### Work to complete
Two lines mark the range in the entries below: the one holding "2. **✅ High" and the one holding "## Overview". Set down those two and all lines between them, exactly.

### Dataset excerpts
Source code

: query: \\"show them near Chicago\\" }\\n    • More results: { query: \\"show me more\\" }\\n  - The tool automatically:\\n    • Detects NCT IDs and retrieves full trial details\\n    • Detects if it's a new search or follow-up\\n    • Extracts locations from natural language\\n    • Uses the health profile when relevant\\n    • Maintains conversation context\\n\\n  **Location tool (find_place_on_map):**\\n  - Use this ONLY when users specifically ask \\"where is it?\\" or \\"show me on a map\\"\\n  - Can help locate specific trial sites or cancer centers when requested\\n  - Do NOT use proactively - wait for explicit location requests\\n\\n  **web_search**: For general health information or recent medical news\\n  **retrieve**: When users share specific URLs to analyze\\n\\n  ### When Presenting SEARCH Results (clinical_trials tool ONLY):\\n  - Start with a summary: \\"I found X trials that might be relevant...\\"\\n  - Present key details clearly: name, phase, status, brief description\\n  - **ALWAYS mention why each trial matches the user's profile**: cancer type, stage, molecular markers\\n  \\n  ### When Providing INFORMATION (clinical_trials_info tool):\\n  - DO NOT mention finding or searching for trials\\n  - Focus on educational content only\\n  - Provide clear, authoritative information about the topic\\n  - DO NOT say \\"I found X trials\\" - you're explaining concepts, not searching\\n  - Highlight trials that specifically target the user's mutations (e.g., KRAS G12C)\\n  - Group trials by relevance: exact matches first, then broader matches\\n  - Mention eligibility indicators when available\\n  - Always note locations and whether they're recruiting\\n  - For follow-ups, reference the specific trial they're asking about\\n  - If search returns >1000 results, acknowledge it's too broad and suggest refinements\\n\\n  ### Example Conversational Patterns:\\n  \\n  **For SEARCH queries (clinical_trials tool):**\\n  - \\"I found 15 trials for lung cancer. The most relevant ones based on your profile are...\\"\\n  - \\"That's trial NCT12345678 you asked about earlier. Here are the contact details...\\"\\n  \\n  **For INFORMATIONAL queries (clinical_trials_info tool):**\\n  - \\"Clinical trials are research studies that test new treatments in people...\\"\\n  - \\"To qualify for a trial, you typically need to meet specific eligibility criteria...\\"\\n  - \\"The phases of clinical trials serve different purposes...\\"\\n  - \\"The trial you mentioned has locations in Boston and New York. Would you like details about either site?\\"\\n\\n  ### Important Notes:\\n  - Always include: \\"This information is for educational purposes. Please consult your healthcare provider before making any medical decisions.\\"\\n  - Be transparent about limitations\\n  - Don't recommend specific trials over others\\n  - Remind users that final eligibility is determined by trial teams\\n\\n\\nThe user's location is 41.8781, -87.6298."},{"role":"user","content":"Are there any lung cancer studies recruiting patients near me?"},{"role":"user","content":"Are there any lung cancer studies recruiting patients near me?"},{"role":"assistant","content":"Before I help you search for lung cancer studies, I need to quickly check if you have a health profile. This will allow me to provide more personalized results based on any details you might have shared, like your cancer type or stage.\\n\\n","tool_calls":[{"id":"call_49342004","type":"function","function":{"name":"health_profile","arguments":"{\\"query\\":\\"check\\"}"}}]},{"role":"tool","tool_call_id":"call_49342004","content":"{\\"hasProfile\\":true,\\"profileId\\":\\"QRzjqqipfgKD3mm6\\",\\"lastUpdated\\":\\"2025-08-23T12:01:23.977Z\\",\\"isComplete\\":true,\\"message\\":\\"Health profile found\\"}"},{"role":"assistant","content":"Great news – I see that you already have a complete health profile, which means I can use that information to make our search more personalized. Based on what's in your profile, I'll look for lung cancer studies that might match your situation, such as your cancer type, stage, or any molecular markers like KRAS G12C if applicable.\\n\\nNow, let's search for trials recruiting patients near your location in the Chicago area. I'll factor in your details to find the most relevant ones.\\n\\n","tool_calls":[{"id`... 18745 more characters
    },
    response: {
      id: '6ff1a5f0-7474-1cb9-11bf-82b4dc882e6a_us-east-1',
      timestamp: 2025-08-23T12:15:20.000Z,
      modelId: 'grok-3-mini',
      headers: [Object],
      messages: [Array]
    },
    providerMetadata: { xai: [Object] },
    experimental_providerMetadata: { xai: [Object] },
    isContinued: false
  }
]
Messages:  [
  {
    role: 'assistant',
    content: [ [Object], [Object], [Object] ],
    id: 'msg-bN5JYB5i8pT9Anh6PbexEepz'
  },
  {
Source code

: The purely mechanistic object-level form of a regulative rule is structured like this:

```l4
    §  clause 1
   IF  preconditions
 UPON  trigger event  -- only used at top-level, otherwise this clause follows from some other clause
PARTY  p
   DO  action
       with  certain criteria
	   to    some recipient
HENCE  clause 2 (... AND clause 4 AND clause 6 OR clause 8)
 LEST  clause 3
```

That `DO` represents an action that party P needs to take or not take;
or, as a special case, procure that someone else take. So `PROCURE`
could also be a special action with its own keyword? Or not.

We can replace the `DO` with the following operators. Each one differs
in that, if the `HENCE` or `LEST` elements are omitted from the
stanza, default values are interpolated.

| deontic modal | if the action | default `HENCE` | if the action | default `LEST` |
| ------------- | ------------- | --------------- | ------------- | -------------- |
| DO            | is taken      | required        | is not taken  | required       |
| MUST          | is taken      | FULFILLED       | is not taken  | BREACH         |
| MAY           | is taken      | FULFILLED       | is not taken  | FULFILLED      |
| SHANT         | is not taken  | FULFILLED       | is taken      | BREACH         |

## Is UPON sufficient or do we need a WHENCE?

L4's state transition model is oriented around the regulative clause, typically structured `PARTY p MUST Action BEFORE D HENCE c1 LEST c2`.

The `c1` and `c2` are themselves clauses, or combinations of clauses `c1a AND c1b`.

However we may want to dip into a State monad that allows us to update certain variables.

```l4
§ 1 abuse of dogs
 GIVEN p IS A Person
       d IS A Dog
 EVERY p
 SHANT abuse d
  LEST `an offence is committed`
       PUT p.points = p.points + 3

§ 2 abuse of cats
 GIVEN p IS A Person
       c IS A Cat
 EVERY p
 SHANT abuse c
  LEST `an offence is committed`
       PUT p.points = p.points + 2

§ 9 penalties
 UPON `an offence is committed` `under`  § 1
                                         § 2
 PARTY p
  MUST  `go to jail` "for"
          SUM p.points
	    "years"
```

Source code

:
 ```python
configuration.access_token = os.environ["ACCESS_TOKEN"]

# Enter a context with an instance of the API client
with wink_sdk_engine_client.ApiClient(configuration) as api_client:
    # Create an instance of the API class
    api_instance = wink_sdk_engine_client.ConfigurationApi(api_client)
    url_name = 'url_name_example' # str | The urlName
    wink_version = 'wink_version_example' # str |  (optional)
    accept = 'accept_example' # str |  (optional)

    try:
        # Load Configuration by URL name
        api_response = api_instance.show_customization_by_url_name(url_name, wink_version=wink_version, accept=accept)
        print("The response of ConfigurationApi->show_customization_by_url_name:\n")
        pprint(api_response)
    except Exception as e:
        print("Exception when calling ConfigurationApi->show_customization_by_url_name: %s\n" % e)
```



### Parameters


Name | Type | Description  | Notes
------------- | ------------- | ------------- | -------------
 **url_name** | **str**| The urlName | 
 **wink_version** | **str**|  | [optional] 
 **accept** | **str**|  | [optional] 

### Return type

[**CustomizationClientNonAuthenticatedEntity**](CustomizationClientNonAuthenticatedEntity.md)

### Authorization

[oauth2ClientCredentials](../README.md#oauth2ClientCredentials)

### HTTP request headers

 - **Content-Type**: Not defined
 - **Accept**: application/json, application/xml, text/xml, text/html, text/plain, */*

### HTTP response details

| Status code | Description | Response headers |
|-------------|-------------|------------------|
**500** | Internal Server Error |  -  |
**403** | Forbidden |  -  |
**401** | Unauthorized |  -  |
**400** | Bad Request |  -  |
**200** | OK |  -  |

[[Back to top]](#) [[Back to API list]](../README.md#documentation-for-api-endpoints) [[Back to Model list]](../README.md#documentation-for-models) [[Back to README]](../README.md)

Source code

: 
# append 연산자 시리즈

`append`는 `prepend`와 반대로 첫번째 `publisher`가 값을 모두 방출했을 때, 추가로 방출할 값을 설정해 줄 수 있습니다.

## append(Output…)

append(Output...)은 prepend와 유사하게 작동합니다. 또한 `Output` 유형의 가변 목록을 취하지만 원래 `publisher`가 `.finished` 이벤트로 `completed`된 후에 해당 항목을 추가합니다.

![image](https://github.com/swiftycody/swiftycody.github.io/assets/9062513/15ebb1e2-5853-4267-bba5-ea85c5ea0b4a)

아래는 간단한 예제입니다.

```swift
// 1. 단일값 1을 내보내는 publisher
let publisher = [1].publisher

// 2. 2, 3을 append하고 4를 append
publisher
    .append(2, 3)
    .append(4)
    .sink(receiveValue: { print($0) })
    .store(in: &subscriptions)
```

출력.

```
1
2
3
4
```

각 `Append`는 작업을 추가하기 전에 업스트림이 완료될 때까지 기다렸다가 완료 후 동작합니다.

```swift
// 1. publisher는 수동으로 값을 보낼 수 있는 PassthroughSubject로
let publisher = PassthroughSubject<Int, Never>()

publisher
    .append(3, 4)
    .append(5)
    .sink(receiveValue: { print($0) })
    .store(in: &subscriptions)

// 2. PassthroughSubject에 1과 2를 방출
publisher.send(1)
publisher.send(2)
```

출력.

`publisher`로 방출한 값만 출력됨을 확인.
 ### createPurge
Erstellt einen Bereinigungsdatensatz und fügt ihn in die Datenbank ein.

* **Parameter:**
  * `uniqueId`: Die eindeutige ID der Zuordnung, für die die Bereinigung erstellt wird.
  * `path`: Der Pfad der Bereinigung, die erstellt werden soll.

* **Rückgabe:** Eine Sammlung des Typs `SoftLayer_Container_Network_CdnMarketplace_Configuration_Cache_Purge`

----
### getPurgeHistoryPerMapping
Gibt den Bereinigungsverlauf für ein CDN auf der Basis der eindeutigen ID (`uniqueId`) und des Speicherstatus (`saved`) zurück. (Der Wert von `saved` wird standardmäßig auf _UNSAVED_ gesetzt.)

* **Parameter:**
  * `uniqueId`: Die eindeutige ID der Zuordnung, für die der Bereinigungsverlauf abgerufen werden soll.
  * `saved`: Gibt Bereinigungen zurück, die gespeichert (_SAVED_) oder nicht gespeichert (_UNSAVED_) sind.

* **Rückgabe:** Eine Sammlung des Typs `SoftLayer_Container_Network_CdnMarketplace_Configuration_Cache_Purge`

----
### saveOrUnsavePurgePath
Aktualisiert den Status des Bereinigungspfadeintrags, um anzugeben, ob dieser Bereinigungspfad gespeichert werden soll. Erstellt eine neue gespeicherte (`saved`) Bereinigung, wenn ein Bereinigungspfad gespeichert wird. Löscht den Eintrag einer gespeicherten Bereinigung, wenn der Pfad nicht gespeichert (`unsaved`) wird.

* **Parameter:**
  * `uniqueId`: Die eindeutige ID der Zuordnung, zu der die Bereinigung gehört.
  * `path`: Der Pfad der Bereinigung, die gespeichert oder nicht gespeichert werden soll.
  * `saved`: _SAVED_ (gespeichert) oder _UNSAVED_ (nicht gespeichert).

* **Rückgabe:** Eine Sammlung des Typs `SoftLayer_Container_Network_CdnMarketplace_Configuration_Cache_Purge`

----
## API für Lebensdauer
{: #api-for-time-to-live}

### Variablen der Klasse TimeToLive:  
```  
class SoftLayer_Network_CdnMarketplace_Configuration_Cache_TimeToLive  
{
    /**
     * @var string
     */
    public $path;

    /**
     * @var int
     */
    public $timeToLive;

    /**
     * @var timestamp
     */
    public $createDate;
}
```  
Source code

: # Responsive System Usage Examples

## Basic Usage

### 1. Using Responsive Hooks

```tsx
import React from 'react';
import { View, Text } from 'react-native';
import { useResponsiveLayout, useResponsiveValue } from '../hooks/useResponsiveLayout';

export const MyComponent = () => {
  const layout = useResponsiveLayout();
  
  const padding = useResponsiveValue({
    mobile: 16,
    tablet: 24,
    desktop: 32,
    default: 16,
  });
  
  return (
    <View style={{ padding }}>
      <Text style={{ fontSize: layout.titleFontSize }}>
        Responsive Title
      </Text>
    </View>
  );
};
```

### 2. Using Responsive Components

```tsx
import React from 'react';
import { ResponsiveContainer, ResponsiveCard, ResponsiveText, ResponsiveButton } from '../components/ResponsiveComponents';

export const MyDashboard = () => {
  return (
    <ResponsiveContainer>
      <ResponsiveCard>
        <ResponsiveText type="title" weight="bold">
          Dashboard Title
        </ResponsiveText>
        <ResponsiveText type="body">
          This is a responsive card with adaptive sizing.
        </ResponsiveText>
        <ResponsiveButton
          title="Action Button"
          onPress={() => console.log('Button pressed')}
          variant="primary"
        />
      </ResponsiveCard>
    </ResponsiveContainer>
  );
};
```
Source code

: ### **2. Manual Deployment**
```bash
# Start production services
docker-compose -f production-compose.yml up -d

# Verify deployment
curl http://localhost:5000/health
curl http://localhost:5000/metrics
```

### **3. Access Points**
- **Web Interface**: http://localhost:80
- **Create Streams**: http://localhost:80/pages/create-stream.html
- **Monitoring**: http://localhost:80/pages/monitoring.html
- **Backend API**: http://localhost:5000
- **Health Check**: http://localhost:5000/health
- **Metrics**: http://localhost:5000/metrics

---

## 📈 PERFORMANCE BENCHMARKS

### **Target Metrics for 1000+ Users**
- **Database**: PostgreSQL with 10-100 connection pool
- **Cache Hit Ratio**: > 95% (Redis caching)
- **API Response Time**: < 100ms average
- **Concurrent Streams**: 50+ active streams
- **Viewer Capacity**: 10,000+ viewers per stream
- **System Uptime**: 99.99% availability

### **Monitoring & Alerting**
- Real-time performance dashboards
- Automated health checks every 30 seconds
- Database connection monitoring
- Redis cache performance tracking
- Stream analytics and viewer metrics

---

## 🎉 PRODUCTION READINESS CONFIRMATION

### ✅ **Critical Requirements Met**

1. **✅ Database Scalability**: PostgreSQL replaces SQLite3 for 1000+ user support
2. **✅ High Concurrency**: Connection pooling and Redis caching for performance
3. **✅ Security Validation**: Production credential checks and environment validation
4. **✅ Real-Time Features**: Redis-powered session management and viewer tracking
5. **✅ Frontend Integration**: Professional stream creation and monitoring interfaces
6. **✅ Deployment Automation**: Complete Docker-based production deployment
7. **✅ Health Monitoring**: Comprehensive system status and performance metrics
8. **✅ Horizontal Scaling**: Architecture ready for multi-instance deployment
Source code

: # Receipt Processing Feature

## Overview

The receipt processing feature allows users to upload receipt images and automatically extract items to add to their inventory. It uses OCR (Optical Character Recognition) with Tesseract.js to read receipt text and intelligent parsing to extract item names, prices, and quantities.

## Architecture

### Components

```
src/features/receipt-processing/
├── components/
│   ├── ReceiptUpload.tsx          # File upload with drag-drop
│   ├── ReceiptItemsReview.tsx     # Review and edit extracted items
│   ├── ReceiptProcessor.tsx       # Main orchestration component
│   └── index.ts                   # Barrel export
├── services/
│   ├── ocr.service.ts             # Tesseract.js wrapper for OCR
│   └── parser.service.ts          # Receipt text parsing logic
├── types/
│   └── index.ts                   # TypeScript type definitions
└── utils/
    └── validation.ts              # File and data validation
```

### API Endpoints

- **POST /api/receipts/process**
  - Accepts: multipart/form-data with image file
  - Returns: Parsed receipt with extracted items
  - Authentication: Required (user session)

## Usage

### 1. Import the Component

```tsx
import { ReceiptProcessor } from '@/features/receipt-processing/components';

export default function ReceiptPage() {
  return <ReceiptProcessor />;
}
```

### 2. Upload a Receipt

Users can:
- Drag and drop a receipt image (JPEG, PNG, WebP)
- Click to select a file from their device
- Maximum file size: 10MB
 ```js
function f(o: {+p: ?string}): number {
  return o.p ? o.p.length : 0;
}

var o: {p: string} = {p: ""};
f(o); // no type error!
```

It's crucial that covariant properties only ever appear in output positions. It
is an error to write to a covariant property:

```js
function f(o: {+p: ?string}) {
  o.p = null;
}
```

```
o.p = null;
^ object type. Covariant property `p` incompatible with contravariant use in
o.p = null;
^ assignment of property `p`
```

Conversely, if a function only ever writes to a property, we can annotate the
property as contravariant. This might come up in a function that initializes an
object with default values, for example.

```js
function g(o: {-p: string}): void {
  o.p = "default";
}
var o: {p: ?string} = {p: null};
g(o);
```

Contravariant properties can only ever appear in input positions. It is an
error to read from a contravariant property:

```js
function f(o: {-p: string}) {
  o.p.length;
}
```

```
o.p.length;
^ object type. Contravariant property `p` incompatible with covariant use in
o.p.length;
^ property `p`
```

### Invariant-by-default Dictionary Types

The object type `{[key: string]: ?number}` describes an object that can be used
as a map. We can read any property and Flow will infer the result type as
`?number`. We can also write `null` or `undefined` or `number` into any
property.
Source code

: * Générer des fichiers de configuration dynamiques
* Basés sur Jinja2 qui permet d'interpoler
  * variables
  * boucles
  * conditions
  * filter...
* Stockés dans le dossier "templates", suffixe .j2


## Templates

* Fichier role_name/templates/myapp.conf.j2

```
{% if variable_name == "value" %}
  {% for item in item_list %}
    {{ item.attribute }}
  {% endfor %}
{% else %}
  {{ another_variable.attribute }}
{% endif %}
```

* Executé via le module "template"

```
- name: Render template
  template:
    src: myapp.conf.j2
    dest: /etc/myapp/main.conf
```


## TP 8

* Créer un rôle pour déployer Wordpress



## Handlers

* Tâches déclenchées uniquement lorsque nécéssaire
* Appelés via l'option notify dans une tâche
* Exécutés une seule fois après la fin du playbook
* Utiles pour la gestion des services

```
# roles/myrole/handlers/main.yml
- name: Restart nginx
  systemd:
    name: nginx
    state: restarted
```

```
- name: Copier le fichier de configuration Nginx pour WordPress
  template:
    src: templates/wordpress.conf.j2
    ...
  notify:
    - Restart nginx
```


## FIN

### Solution to the exercise
2. **✅ High Concurrency**: Connection pooling and Redis caching for performance
3. **✅ Security Validation**: Production credential checks and environment validation
4. **✅ Real-Time Features**: Redis-powered session management and viewer tracking
5. **✅ Frontend Integration**: Professional stream creation and monitoring interfaces
6. **✅ Deployment Automation**: Complete Docker-based production deployment
7. **✅ Health Monitoring**: Comprehensive system status and performance metrics
8. **✅ Horizontal Scaling**: Architecture ready for multi-instance deployment
Source code

: # Receipt Processing Feature

## Overview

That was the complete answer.